▶ [WORK TO BE COMPLETED]: Retype from the records below, word for word, the lines starting with the one that contains "type status: Type Fragment" and going on through the one that contains "genus: Myrcianthes".

Begin RECORDS SHOWN

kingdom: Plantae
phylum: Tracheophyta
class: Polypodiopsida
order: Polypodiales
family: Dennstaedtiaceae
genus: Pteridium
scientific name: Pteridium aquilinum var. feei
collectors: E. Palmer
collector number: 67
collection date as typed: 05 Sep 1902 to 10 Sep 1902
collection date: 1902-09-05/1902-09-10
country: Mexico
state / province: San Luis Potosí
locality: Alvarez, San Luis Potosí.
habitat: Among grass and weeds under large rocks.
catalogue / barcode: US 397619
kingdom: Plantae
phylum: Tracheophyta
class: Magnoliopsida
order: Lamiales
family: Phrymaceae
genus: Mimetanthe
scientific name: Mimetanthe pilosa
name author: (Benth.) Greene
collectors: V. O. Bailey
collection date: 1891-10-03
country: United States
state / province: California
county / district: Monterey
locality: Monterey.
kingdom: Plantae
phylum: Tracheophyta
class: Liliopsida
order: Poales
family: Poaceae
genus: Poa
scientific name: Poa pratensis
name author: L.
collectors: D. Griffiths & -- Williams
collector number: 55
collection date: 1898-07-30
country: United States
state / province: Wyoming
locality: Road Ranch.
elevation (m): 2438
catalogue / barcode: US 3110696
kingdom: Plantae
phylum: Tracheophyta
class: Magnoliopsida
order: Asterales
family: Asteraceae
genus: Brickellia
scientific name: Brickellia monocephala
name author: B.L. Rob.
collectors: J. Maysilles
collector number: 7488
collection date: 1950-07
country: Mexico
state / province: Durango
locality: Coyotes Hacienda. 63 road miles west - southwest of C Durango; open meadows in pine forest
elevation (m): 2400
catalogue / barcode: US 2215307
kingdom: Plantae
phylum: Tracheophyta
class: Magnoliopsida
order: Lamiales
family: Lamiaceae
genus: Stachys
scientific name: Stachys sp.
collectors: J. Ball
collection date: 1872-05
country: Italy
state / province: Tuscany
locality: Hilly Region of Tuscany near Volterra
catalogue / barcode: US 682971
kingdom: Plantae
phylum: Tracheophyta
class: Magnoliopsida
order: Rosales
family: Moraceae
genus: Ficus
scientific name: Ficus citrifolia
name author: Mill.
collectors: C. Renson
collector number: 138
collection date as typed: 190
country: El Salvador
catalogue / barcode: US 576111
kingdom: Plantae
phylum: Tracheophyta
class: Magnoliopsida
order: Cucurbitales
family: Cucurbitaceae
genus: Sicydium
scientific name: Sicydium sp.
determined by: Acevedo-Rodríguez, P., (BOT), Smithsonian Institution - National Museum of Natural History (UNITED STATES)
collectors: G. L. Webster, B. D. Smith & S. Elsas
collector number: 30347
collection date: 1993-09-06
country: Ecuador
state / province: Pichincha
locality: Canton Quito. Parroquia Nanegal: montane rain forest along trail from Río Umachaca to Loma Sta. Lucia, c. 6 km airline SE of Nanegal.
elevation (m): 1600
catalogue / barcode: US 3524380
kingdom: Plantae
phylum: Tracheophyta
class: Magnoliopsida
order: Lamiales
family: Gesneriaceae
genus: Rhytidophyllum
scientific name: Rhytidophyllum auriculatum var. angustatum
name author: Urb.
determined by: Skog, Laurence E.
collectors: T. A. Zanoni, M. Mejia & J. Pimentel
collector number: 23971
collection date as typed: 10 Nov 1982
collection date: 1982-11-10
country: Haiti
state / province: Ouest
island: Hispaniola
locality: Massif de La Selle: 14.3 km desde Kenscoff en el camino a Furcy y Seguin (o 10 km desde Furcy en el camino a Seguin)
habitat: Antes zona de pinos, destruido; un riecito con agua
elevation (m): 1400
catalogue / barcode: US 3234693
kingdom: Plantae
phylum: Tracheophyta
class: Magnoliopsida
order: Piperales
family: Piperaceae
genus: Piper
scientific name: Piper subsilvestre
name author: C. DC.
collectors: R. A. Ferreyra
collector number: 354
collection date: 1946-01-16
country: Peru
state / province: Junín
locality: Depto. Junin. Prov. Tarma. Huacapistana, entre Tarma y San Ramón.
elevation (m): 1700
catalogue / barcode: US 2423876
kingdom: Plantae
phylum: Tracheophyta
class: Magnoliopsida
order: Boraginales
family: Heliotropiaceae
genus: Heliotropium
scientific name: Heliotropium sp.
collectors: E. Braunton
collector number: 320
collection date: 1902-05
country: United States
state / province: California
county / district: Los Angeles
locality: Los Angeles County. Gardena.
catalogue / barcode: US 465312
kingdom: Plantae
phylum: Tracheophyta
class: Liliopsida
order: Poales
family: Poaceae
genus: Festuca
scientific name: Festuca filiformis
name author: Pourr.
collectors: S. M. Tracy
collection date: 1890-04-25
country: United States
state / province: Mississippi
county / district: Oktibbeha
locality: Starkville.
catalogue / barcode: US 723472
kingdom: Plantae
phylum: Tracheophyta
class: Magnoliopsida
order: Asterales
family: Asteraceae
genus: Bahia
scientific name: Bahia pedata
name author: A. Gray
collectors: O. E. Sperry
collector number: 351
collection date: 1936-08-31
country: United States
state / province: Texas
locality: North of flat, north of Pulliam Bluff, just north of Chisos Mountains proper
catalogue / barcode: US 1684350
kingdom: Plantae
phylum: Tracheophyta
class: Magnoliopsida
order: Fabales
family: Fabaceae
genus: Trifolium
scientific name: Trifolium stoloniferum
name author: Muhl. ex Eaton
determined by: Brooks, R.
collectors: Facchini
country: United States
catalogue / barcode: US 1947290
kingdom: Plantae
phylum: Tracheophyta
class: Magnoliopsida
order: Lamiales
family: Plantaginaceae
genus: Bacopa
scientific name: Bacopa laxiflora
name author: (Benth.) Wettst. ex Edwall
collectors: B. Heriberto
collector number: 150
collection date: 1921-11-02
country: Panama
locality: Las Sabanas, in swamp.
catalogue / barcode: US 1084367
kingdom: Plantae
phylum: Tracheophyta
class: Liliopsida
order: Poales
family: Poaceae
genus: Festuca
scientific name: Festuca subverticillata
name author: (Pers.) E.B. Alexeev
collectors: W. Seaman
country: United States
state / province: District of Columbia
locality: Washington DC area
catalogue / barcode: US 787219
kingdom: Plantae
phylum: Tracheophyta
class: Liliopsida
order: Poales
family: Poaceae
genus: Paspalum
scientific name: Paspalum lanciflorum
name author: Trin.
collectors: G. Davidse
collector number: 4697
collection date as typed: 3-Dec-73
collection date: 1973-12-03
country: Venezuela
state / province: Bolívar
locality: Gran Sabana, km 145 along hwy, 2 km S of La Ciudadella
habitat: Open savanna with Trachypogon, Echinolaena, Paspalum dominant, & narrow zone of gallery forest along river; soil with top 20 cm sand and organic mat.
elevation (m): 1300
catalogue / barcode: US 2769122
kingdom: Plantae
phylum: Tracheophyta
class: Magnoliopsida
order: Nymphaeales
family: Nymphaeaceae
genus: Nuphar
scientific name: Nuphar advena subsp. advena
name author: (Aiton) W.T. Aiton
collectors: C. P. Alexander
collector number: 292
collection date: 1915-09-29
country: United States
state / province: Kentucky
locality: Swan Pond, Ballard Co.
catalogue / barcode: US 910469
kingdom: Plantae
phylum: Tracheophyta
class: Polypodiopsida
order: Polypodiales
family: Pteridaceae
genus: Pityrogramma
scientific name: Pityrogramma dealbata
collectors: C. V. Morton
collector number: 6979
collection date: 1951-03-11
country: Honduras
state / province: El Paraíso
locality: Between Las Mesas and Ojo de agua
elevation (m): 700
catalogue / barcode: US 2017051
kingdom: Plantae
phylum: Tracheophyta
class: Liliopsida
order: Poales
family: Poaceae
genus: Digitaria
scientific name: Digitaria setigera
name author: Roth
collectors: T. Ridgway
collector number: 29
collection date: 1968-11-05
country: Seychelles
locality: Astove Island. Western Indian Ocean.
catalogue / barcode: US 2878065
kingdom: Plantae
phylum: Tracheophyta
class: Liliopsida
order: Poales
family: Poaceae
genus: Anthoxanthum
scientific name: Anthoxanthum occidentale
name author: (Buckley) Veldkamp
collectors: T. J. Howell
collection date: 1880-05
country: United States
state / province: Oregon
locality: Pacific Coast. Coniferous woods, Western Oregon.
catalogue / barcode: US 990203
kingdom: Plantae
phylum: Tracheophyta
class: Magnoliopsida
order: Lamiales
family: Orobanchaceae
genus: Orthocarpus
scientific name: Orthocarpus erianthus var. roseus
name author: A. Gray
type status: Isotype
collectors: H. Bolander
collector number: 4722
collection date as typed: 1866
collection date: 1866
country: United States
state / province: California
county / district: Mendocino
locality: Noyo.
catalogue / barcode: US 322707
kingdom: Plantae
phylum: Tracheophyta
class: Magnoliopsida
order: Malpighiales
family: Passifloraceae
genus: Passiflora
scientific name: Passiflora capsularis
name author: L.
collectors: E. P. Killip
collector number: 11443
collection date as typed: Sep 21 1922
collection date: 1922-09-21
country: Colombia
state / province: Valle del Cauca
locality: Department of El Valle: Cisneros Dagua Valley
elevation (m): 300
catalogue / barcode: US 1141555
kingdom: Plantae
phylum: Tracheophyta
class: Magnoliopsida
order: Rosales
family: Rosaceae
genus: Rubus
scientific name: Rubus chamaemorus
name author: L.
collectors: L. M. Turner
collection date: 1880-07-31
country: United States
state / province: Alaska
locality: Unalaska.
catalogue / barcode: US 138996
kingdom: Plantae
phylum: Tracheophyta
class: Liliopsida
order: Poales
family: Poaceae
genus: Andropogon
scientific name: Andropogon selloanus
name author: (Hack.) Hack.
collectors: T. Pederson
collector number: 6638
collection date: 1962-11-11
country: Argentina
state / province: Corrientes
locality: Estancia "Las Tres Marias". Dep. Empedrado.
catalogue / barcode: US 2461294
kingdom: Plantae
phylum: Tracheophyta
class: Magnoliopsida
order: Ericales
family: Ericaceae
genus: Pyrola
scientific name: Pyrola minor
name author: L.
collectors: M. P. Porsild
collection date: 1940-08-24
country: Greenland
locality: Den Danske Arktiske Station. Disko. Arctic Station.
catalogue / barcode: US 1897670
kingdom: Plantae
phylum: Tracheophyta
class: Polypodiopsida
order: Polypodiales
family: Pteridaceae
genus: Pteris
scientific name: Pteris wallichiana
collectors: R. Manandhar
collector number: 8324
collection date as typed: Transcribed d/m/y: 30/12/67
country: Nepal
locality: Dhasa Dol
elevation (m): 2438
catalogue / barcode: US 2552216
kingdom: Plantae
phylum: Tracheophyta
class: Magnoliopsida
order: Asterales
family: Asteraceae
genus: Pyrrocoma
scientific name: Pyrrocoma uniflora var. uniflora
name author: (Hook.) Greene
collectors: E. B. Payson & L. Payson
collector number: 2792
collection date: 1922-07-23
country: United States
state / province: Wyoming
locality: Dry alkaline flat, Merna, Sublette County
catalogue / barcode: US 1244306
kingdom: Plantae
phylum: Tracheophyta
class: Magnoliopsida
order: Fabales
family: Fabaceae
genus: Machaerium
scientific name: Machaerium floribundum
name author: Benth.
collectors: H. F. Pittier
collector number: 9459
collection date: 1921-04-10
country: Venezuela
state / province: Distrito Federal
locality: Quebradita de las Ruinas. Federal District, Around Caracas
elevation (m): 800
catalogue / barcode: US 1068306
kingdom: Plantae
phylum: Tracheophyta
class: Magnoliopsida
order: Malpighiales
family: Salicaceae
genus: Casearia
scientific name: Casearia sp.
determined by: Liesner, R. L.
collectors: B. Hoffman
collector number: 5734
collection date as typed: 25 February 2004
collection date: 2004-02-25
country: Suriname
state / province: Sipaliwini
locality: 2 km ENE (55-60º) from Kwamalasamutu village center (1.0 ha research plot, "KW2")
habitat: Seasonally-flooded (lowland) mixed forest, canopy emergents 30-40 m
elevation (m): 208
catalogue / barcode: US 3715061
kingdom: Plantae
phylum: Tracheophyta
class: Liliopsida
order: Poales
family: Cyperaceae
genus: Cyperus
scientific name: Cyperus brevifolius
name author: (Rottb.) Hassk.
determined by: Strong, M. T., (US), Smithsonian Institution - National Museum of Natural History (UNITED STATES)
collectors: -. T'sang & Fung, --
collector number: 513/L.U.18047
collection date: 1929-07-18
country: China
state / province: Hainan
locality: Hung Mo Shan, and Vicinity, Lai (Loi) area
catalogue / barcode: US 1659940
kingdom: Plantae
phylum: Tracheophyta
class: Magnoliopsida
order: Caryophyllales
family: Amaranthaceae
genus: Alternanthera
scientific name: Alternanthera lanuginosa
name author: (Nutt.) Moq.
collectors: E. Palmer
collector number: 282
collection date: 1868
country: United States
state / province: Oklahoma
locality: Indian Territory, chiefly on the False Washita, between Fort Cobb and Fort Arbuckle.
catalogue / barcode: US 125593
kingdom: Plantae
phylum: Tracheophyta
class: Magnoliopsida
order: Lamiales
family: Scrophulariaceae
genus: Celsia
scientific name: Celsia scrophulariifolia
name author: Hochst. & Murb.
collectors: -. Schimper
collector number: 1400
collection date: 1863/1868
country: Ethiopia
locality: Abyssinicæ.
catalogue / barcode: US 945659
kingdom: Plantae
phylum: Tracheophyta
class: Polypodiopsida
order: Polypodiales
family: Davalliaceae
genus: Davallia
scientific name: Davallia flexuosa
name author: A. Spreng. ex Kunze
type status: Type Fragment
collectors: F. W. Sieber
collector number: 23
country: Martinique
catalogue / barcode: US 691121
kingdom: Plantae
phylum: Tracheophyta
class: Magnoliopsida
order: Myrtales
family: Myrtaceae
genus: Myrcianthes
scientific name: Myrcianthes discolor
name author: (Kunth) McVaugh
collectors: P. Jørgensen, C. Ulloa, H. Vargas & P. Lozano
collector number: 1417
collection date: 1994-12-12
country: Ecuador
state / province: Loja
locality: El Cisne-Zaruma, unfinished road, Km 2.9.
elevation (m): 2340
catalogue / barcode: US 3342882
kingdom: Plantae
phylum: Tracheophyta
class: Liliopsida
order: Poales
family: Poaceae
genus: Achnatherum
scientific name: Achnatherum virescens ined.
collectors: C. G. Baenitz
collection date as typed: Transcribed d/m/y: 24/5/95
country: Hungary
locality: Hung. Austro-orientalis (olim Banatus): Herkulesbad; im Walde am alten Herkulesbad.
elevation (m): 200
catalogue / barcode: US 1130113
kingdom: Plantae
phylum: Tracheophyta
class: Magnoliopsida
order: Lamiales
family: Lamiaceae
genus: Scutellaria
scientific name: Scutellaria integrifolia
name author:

End RECORDS SHOWN

▶ [RIGHT ANSWER]:
type status: Type Fragment
collectors: F. W. Sieber
collector number: 23
country: Martinique
catalogue / barcode: US 691121
kingdom: Plantae
phylum: Tracheophyta
class: Magnoliopsida
order: Myrtales
family: Myrtaceae
genus: Myrcianthes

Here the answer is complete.